## [Required work]
Please reproduce exactly, and only, the lines from the one with "S55-SL050A: 8.8 -> 8.7" through the last line of the listing below, both ends included, leaving out the pictures.

_ _ _

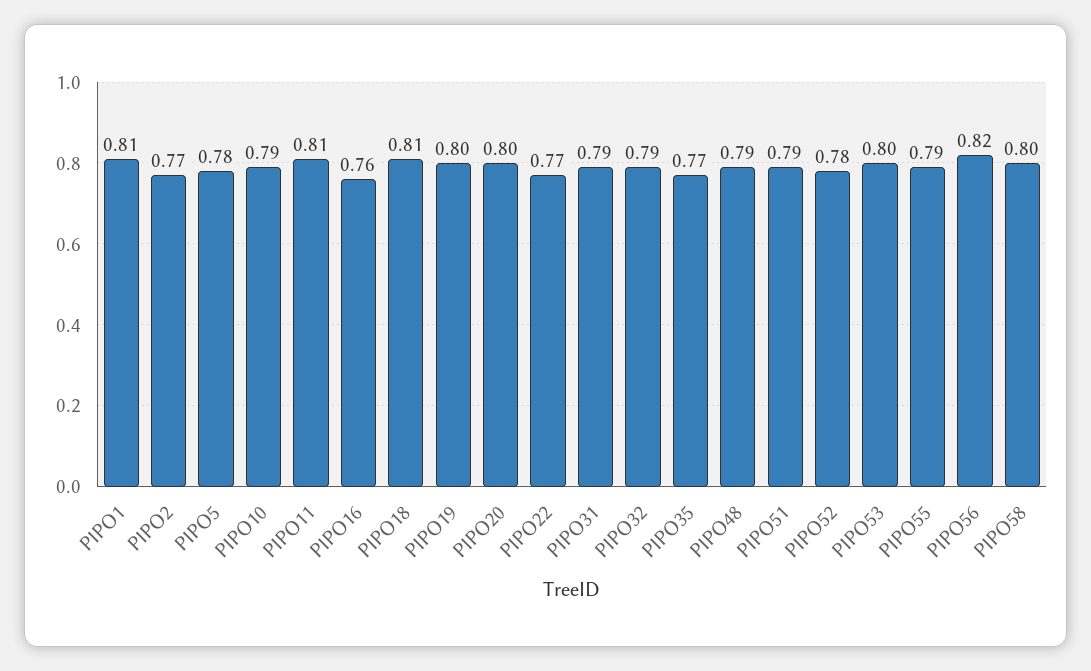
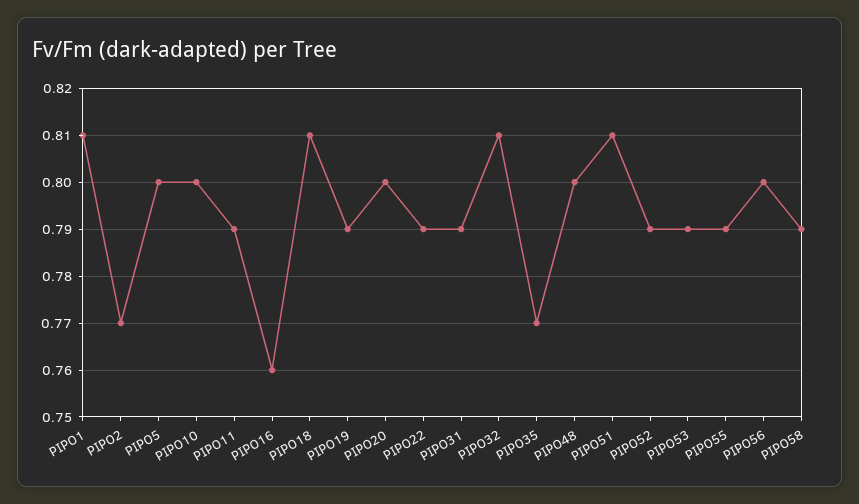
PIPO5: 0.78 -> 0.8
PIPO10: 0.79 -> 0.8
PIPO11: 0.81 -> 0.79
PIPO19: 0.8 -> 0.79
PIPO22: 0.77 -> 0.79
PIPO32: 0.79 -> 0.81
PIPO48: 0.79 -> 0.8
PIPO51: 0.79 -> 0.81
PIPO52: 0.78 -> 0.79
PIPO53: 0.8 -> 0.79
PIPO56: 0.82 -> 0.8
PIPO58: 0.8 -> 0.79

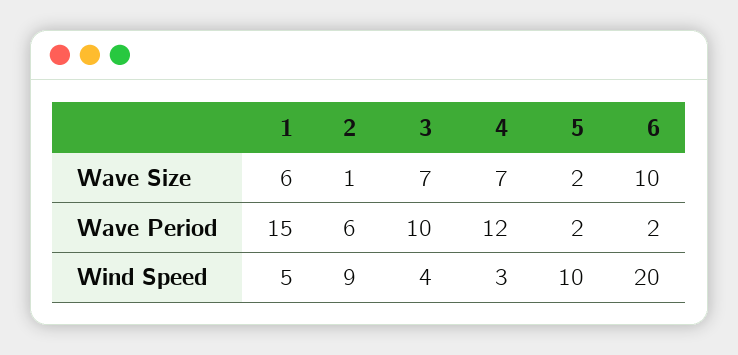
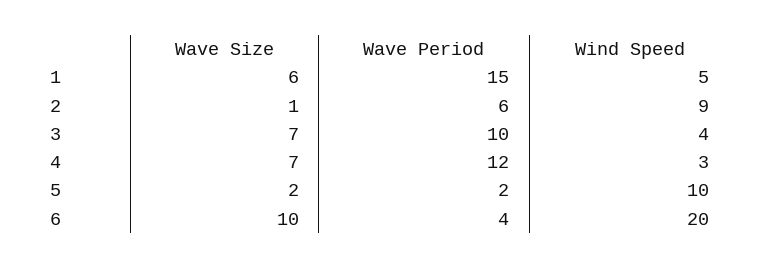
6, Wave Period: 2 -> 4

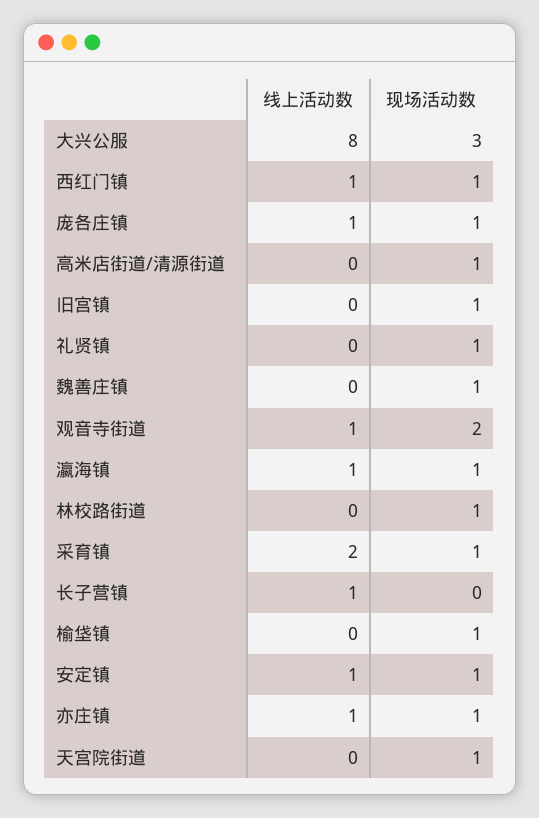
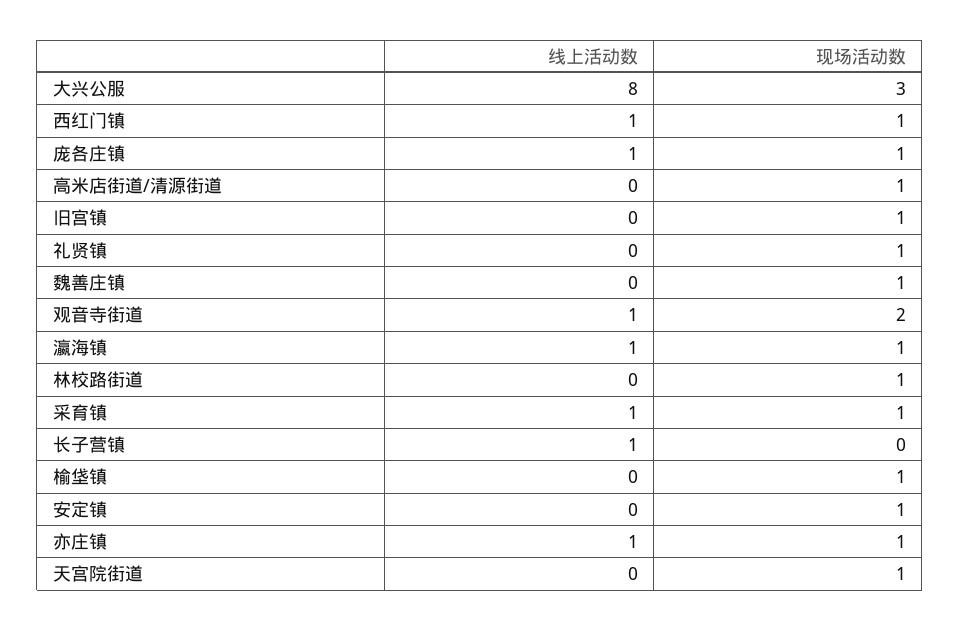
线上活动数, 采育镇: 2 -> 1
线上活动数, 安定镇: 1 -> 0

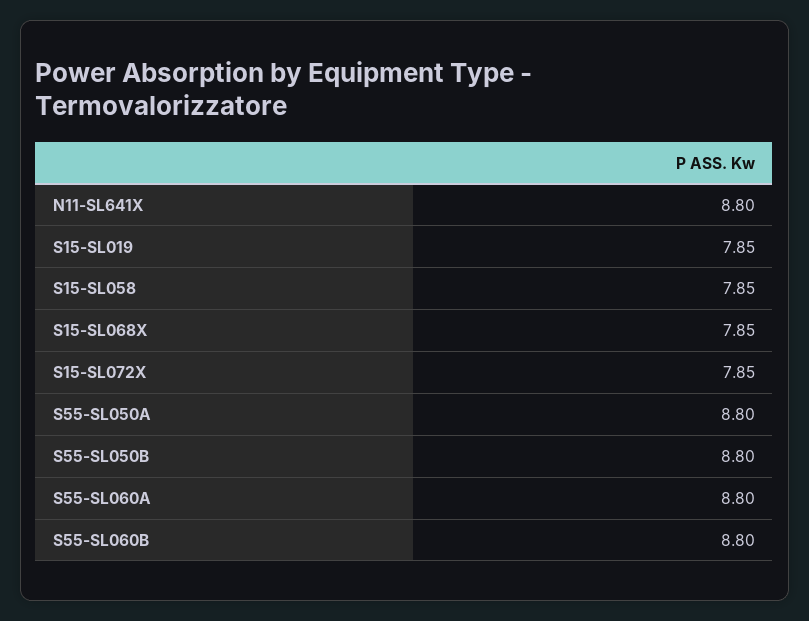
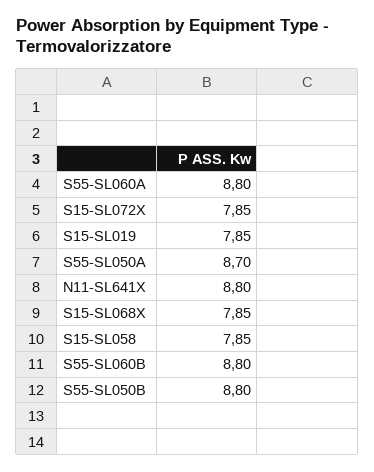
S55-SL050A: 8.8 -> 8.7

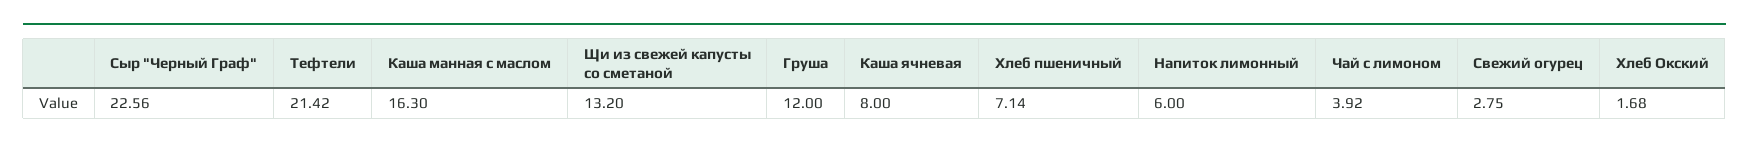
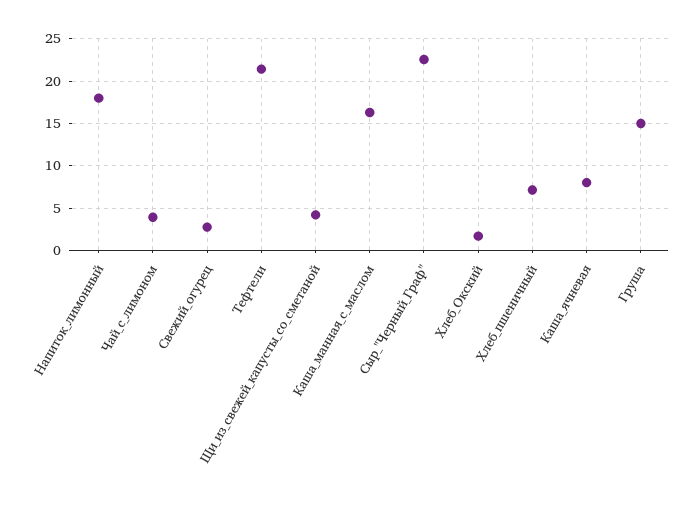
Щи из свежей капусты со сметаной: 13.2 -> 4
Груша: 12 -> 15
Напиток лимонный: 6 -> 18

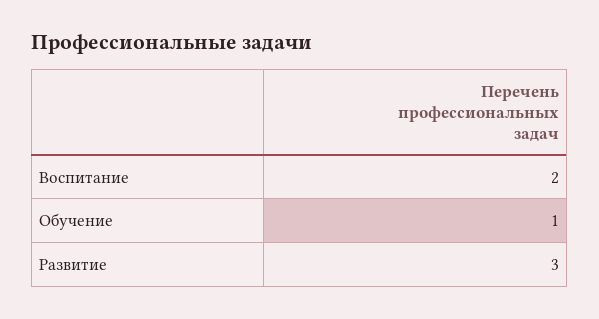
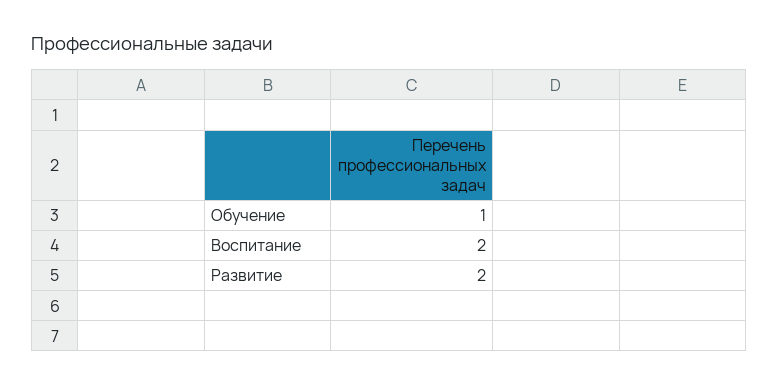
Развитие: 3 -> 2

_ _ _

## [Response to the task]
S55-SL050A: 8.8 -> 8.7

Щи из свежей капусты со сметаной: 13.2 -> 4
Груша: 12 -> 15
Напиток лимонный: 6 -> 18

Развитие: 3 -> 2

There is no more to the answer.